THE OTHER GUYS: In St. Louis, Ben Frederickson writes the Jeter "roast will make for great tabloids" in N.Y. However, it was Stanton’s "under-the-radar opinion about the Cardinals that should stick in the memory of a proud organization that once again found itself stuck in between defending its brand and attempting to alter its downward trajectory." Stanton "didn’t think the Cardinals could win big." The Cardinals "need a Stanton-like player to relaunch." Frederickson: "If Stanton-like players are only going to join teams with an Aaron Judge, what can the Cardinals do?" (ST. LOUIS POST-DISPATCH, 12/12).
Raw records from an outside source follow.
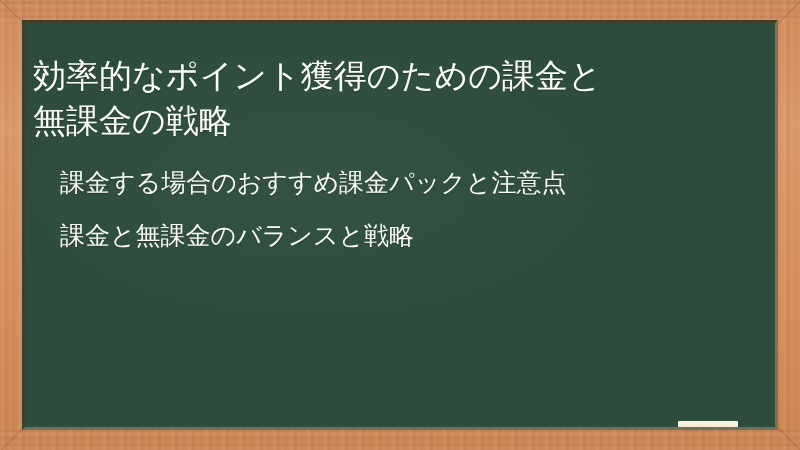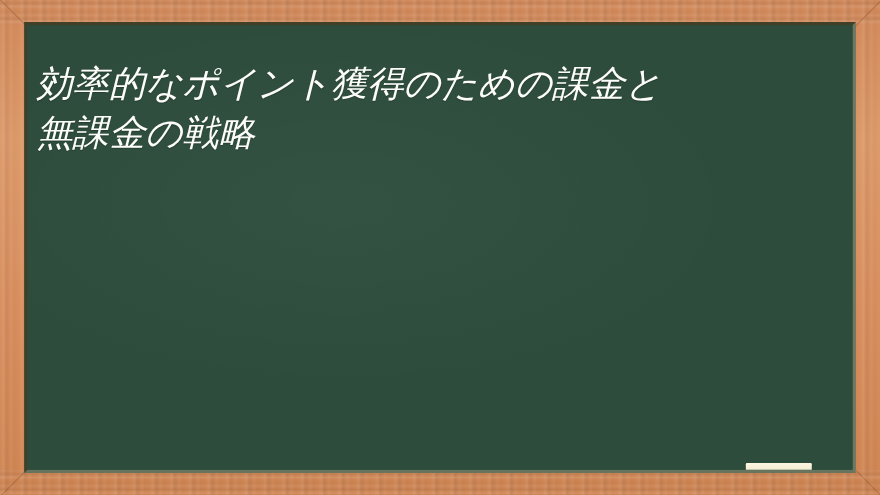--- a/index.html
+++ b/index.html
@@ -108,7 +108,6 @@
         rgba(255,255,255,0.00) 70%),
       #2d4c3b;
     overflow: hidden;
-    font-style: italic;
   }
In L.A., Andy McCullough writes Stanton "jolted the baseball industry with his new destination." The arrival of Stanton in N.Y. also "underscored the financial restrictions facing the Dodgers this winter after five consecutive years exceeding the majors’ luxury-tax threshold." After supporting the game’s "largest payroll" every season since '14, the Dodgers may "practice this restraint this winter in preparation for next offseason." Disinterested in "bloating their budget and lacking major holes, the Dodgers have yet to make a substantial move this winter." That pattern could "hold through this week and into the spring" (L.A. TIMES, 12/12).